Most women who usually manage to maintain a successful career with less judgement after marriage are the ones into softer and mature music which does not require raunchy routines, revealing and seductive dressing. Artistes like Zahara have better chances of staying in the industry with less negativity.

Baba Na Mai Charamba Picture Online
Baba Na Mai Charamba Picture Online

Other female musicians who manage to do well after marriage are those whose husbands are also actively involved in the music industry. Nhlanhla Nciza of Mafikizolo and Mai Olivia Charamba are such examples of women who continue to strive with the support of their husbands who are also involved in music.


Nhlahla Nciza of Mafikizolo

For some women, quitting music after marriage is not a choice but a sometimes unwilling adaptation which is a result of complicated marital situations and conditions.


It is a known factor that even though married women are striving in the music industry, they are still doing the majority of child rearing and household duties in a patriarchal society and the demands leave them exhausted, disillusioned and spiritually drained.

Since time immemorial, the primary role of women has been child rearing whilst men provided for the family.For a long time, this was not a problem until the Woman Question came into the picture. Since then male dominance has been viewed as a social injustice that has to be overcome.

Selmor Mtukudzi and Tendai Manatsa: Picture Online
Selmor Mtukudzi and Tendai Manatsa: Picture Online

In my own opinion, the issue of female musicians after marriage should not be viewed form the eyes of the male dominant elite because it is not easy to change a man’s mind about women’s place in the world.

Men won’t find it in them to grant women equal power and chance to achieve a status quo similar to theirs unless compelled to bow down because no matter how marginal their dominance is it is still an advantage and privilege they are not willing to relinquish.

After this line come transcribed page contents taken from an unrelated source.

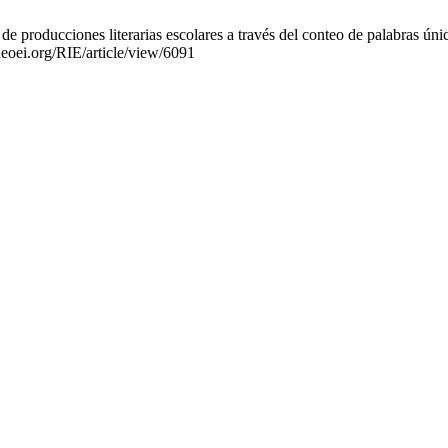
 producciones literarias escolares a través del conteo de palabras únic
rieoei.org/RIE/article/view/6091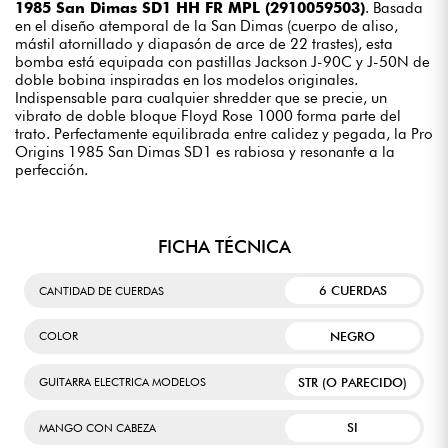
1985 San Dimas SD1 HH FR MPL (2910059503)
. Basada
en el diseño atemporal de la San Dimas (cuerpo de aliso,
mástil atornillado y diapasón de arce de 22 trastes), esta
bomba está equipada con pastillas Jackson J-90C y J-50N de
doble bobina inspiradas en los modelos originales.
Indispensable para cualquier shredder que se precie, un
vibrato de doble bloque Floyd Rose 1000 forma parte del
trato. Perfectamente equilibrada entre calidez y pegada, la Pro
Origins 1985 San Dimas SD1 es rabiosa y resonante a la
perfección.
FICHA TÉCNICA
6 CUERDAS
CANTIDAD DE CUERDAS
NEGRO
COLOR
STR (O PARECIDO)
GUITARRA ELECTRICA MODELOS
SI
MANGO CON CABEZA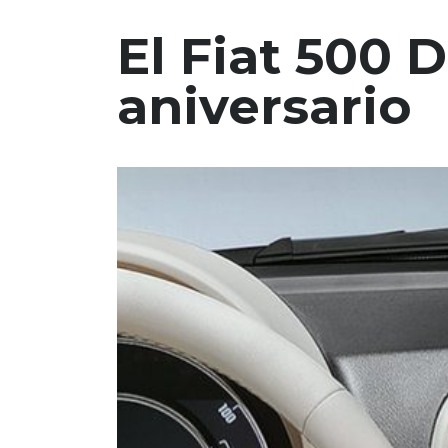
El Fiat 500 
aniversario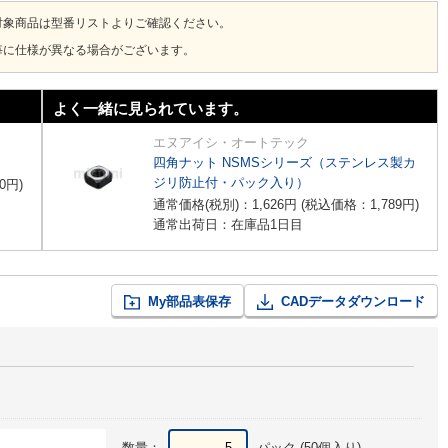
対象商品は型番リストよりご確認ください。
毎に仕様が異なる場合がございます。
よく一緒に見られています。
エヌアイシ・オートテック
四角ナット NSMSシリーズ（ステンレス製カ
ジリ防止付・パック入り）
0
円
)
通常価格(税別)：
1,626
円
(税込価格：
1,789
円
)
通常出荷日：在庫品1日目
My部品表保存
CADデータダウンロード
数量：
パック (50個入り)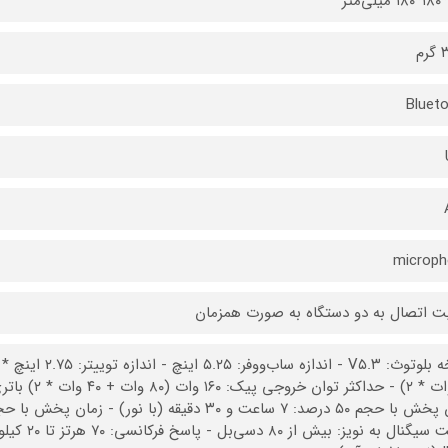
م
Bluet
microph
یت اتصال به دو دستگاه به صورت همزمان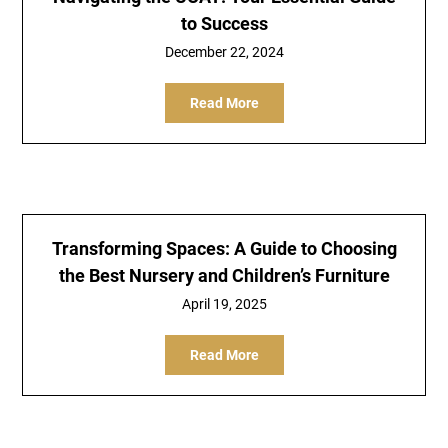
to Success
December 22, 2024
Read More
Transforming Spaces: A Guide to Choosing
the Best Nursery and Children’s Furniture
April 19, 2025
Read More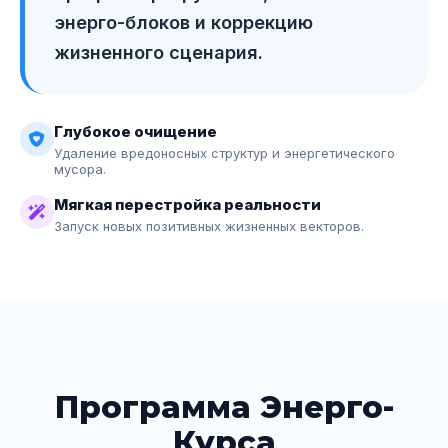
энерго-блоков и коррекцию
жизненного сценария.
Глубокое очищение
Удаление вредоносных структур и энергетического
мусора.
Мягкая перестройка реальности
Запуск новых позитивных жизненных векторов.
Программа Энерго-
Курса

The fault also lies not on individual males and female but rather on our very own institutions and the views of reality they impose on female musicians. For instance, the advancement of most female musicians after marriage sometimes tend to be one sided victories because even the attitude of other women is not in agreement with a married woman pursuing music.

At the end of the day this leaves a female musician confused and caught in between securing her chosen role, continuing to inspire and motivate upcoming women in Arts or bowing down to social expectations.

In conclusion women still have a long way to go in convincing the society that they are capable of maintaining a successful career and maintaining a healthy marriage at the same time because of the age old ideologies culture has instilled in the mind of people.

The truth usually makes us uncomfortable and we often turn to the internet, biology, psychology, T.V. shows, well researched and written articles for answers yet deep down all of us men or women we know the one right thing to do. We simply refuse to acknowledge it. As Dr Myles Munroe would say:  ‘people have turned to the creation for answers, instead of going to the Creator’

Female musicians and all women alike should not comfort to this world’s opinion of their place and role in society but find truth in God’s intent in creation. It is high time society faced the truth and stopped hiding behind norms and manmade cultures which hinder women from achieving their full potential rendering them incapable of greatness.
Culture is simply a way of living and it is dynamic therefore, change in female musicians’ perspectives and treatment is inevitable.

My last words not only go out to female musicians but to each and every woman suffering social injustices hidden behind culture Woman, you are fearfully and wonderfully made, blessed with the gift of influential power.

You strike a woman, you strike a rock. You strike me, you strike God’s image.